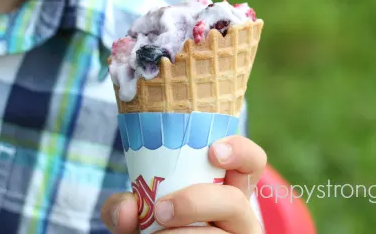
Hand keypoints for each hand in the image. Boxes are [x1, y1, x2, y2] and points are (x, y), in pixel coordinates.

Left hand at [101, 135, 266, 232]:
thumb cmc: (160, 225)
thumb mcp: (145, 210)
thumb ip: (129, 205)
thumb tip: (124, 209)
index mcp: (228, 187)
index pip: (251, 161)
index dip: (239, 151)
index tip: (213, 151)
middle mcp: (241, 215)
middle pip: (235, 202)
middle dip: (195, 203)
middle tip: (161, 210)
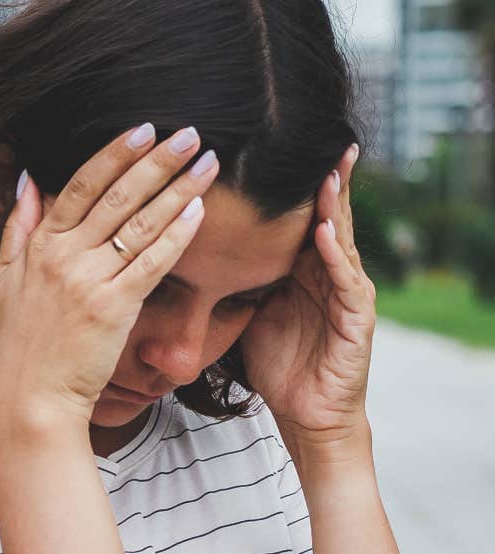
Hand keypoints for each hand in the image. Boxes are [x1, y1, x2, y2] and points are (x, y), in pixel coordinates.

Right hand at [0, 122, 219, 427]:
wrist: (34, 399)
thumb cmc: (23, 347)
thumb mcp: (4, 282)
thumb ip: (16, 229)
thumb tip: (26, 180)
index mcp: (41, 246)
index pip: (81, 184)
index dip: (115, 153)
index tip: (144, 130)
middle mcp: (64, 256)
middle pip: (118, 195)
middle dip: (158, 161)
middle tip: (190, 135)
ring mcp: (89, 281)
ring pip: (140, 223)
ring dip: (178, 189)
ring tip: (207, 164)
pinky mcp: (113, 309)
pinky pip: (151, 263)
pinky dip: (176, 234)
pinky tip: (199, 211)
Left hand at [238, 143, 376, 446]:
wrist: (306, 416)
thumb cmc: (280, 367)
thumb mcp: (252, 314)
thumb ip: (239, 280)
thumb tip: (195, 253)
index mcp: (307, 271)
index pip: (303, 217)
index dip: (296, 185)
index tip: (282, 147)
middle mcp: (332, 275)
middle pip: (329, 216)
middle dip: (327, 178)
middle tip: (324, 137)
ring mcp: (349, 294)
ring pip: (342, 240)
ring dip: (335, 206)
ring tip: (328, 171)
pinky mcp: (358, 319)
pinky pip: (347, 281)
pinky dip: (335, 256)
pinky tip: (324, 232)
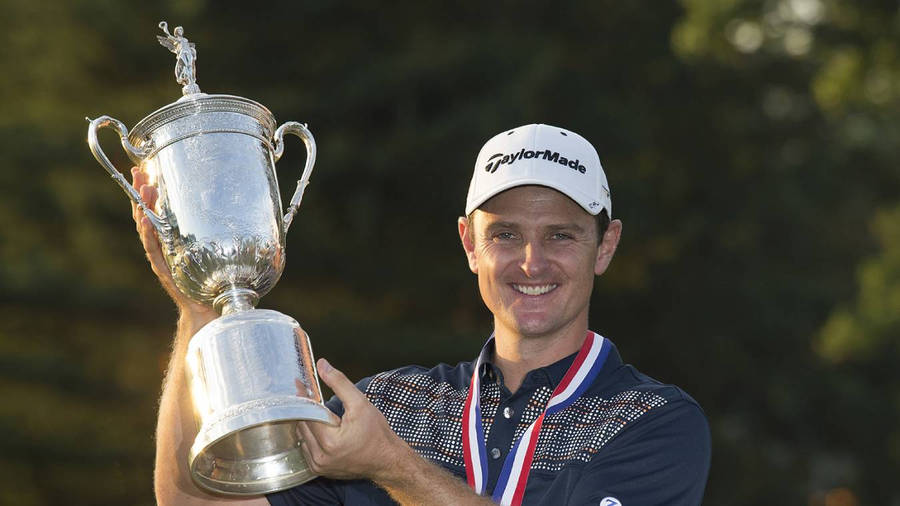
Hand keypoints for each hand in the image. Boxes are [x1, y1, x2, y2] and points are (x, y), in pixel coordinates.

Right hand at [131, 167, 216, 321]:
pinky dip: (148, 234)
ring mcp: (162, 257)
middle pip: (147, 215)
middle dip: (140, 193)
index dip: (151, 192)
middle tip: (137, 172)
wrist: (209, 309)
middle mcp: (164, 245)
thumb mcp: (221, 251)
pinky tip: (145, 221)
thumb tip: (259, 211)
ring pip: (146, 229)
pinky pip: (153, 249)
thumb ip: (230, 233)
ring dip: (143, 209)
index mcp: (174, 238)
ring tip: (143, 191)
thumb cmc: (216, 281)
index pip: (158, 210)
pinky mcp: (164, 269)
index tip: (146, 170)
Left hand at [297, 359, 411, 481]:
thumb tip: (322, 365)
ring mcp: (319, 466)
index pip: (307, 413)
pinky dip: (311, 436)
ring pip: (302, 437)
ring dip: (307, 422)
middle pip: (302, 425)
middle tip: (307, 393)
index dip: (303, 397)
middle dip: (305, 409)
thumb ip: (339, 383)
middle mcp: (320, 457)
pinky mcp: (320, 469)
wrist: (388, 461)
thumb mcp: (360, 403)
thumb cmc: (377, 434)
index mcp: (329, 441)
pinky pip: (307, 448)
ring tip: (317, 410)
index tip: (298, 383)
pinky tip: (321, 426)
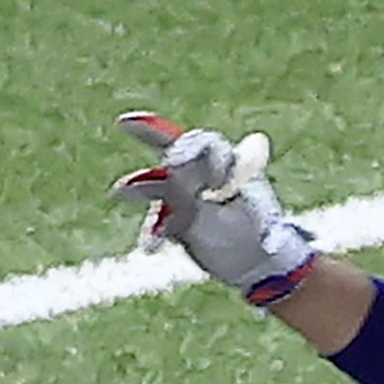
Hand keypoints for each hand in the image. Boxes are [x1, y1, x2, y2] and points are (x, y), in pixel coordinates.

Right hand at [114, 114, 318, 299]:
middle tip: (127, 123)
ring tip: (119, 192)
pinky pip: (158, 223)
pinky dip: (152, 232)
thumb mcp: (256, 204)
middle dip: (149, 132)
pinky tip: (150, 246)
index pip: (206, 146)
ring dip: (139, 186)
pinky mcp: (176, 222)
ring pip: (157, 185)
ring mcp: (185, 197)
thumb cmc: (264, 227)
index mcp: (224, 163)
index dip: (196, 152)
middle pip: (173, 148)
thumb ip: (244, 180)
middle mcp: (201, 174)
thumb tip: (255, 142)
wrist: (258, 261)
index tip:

_____

Work item =>
Write the lines from the one with "pinky mcp: (358, 319)" through the last line of the entries out again exactly, both ends included, and skip the pictures.

Answer to this problem =>
pinky mcp: (358, 319)
pinky pip: (347, 281)
pinky dip: (335, 256)
pinky tip: (324, 232)
Hand keypoints for each hand in the image. Boxes are [x1, y1, x2, y2] and points are (x, y), in pixel coordinates.

Right hand at [131, 167, 216, 321]:
pinky dip: (148, 234)
ring mcp: (162, 257)
middle pip: (147, 215)
middle dip: (140, 193)
index dip: (151, 192)
middle tip: (137, 172)
wrist: (209, 309)
middle mcp: (164, 245)
thumb mcp: (221, 251)
pinky tip: (145, 221)
thumb tip: (259, 211)
ring pip: (146, 229)
pinky pip: (153, 249)
thumb ip: (230, 233)
ring dip: (143, 209)
index mcp: (174, 238)
ring tip: (143, 191)
thumb cmc: (216, 281)
index pip: (158, 210)
pinky mcp: (164, 269)
index tip: (146, 170)
Left hand at [297, 359, 411, 481]:
thumb tip: (322, 365)
ring mcp: (319, 466)
index pip: (307, 413)
pinky dip: (311, 436)
ring pip: (302, 437)
ring dip: (307, 422)
middle pip: (302, 425)
middle tip: (307, 393)
index dip: (303, 397)
middle dip: (305, 409)
thumb ip: (339, 383)
middle mcp: (320, 457)
pinky mcp: (320, 469)
wrist: (388, 461)
thumb mcp: (360, 403)
thumb cmc: (377, 434)
index mcp: (329, 441)
pinky pip: (307, 448)
ring tip: (317, 410)
index tip: (298, 383)
pinky tip: (321, 426)
Hand keypoints for each hand in the image. Boxes are [x1, y1, x2, y2] and points are (x, y), in pixel coordinates.

Right hand at [114, 114, 318, 299]:
middle tip: (127, 123)
ring tip: (119, 192)
pinky pip: (158, 223)
pinky dip: (152, 232)
thumb mcp: (256, 204)
middle dip: (149, 132)
pinky tip: (150, 246)
index pip: (206, 146)
ring dip: (139, 186)
pinky mcp: (176, 222)
ring pip: (157, 185)
ring mcp: (185, 197)
thumb cmc: (264, 227)
index mcp: (224, 163)
index dip: (196, 152)
middle pip: (173, 148)
thumb ip: (244, 180)
middle mcp: (201, 174)
thumb tip: (255, 142)
wrist: (258, 261)
index tip:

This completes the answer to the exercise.